**Material provided**:
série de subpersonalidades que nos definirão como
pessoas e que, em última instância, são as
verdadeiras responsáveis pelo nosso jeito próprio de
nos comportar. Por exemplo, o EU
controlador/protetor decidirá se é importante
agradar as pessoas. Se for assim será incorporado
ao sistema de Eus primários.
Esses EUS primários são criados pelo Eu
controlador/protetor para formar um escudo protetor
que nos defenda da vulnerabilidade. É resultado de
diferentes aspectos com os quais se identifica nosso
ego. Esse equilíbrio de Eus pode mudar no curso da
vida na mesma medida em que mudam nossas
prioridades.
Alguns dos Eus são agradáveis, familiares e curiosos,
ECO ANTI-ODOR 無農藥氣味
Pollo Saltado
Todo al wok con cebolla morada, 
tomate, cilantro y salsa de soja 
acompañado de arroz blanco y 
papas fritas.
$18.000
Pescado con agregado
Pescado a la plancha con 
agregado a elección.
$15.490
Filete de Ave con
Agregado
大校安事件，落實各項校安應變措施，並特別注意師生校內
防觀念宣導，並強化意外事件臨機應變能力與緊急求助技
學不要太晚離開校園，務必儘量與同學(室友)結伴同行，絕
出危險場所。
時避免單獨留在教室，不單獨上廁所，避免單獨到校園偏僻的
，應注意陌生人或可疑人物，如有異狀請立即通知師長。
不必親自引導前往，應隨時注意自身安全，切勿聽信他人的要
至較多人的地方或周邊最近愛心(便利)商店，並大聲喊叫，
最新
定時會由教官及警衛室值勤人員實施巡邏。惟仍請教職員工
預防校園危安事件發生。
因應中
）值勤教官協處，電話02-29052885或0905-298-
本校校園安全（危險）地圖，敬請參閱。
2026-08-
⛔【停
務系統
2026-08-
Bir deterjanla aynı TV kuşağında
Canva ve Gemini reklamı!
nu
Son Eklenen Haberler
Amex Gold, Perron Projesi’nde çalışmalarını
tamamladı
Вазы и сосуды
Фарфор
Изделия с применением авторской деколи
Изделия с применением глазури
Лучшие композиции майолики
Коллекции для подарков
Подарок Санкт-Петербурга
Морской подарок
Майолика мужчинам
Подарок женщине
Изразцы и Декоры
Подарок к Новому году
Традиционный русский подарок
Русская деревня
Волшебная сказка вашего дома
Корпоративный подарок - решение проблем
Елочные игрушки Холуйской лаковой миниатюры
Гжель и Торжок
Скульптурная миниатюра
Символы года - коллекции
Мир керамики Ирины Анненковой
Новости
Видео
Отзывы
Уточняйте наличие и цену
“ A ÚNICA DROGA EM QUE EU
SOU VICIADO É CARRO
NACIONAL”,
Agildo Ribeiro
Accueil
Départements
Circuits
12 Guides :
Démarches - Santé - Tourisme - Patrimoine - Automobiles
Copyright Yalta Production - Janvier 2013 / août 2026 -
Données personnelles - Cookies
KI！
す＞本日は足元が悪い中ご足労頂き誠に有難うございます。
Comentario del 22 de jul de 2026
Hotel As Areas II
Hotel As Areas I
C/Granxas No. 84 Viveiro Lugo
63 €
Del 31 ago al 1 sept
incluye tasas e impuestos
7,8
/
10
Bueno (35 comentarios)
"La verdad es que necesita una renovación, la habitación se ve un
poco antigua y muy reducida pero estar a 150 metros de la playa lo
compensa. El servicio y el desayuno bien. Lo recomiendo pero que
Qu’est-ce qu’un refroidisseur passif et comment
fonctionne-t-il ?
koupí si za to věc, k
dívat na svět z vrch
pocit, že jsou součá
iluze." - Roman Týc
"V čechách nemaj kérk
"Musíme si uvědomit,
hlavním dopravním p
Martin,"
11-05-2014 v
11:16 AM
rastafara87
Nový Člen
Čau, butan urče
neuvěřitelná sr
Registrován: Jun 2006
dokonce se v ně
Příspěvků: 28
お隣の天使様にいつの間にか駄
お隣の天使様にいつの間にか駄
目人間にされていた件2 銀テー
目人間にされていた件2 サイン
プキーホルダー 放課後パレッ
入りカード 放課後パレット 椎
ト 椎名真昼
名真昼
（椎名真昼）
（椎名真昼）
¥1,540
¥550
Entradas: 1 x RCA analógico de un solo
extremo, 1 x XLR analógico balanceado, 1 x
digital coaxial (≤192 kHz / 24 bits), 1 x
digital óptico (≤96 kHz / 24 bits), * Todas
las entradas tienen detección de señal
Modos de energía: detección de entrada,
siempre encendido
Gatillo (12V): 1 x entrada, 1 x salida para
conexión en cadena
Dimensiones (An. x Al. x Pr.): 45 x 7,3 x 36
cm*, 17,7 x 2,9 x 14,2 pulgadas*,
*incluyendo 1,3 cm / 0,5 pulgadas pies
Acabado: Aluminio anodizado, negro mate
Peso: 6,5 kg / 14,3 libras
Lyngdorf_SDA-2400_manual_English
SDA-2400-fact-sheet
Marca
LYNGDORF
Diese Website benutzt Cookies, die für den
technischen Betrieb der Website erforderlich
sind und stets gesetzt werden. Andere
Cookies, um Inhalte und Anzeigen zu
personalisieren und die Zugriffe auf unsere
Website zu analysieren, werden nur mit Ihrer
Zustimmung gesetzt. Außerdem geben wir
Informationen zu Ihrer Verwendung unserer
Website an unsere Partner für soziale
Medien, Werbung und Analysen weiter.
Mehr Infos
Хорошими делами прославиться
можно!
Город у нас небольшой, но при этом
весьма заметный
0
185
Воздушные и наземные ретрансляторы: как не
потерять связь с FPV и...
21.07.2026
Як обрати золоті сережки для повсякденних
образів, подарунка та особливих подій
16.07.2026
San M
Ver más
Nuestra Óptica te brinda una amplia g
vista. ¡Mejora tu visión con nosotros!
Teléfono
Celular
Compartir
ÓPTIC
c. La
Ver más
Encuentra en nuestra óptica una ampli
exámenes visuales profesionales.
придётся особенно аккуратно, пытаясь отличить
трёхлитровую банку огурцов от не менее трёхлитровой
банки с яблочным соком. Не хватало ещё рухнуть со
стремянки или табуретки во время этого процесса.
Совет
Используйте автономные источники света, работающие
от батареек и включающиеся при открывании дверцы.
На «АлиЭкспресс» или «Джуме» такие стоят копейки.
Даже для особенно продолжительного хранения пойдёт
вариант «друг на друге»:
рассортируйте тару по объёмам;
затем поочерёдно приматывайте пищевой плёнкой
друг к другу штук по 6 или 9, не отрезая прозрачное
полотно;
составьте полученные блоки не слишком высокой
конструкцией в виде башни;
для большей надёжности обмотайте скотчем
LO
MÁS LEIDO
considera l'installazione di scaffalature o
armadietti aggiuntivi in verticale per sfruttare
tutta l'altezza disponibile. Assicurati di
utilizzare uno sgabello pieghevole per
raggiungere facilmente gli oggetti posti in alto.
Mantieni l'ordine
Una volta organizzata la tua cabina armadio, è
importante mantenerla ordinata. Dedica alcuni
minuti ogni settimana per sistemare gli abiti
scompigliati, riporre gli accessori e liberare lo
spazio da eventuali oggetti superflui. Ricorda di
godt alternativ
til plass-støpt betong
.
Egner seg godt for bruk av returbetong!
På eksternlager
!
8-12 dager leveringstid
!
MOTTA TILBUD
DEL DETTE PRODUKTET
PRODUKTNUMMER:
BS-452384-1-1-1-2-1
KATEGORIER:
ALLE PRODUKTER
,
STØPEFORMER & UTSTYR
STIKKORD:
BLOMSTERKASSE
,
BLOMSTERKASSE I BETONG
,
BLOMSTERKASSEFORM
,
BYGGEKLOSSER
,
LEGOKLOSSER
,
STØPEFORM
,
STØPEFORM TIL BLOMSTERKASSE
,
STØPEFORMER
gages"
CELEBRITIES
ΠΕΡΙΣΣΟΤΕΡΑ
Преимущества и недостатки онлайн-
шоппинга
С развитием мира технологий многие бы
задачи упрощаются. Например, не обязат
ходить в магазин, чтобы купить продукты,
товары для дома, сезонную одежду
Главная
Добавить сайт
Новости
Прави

**Aim of the task**: Reproduce the lines of the records, starting at the very first line and ending at the line that contains "controlador/protetor decidirá se é importante". Include both of those lines.

**Solution to the problem**:
série de subpersonalidades que nos definirão como
pessoas e que, em última instância, são as
verdadeiras responsáveis pelo nosso jeito próprio de
nos comportar. Por exemplo, o EU
controlador/protetor decidirá se é importante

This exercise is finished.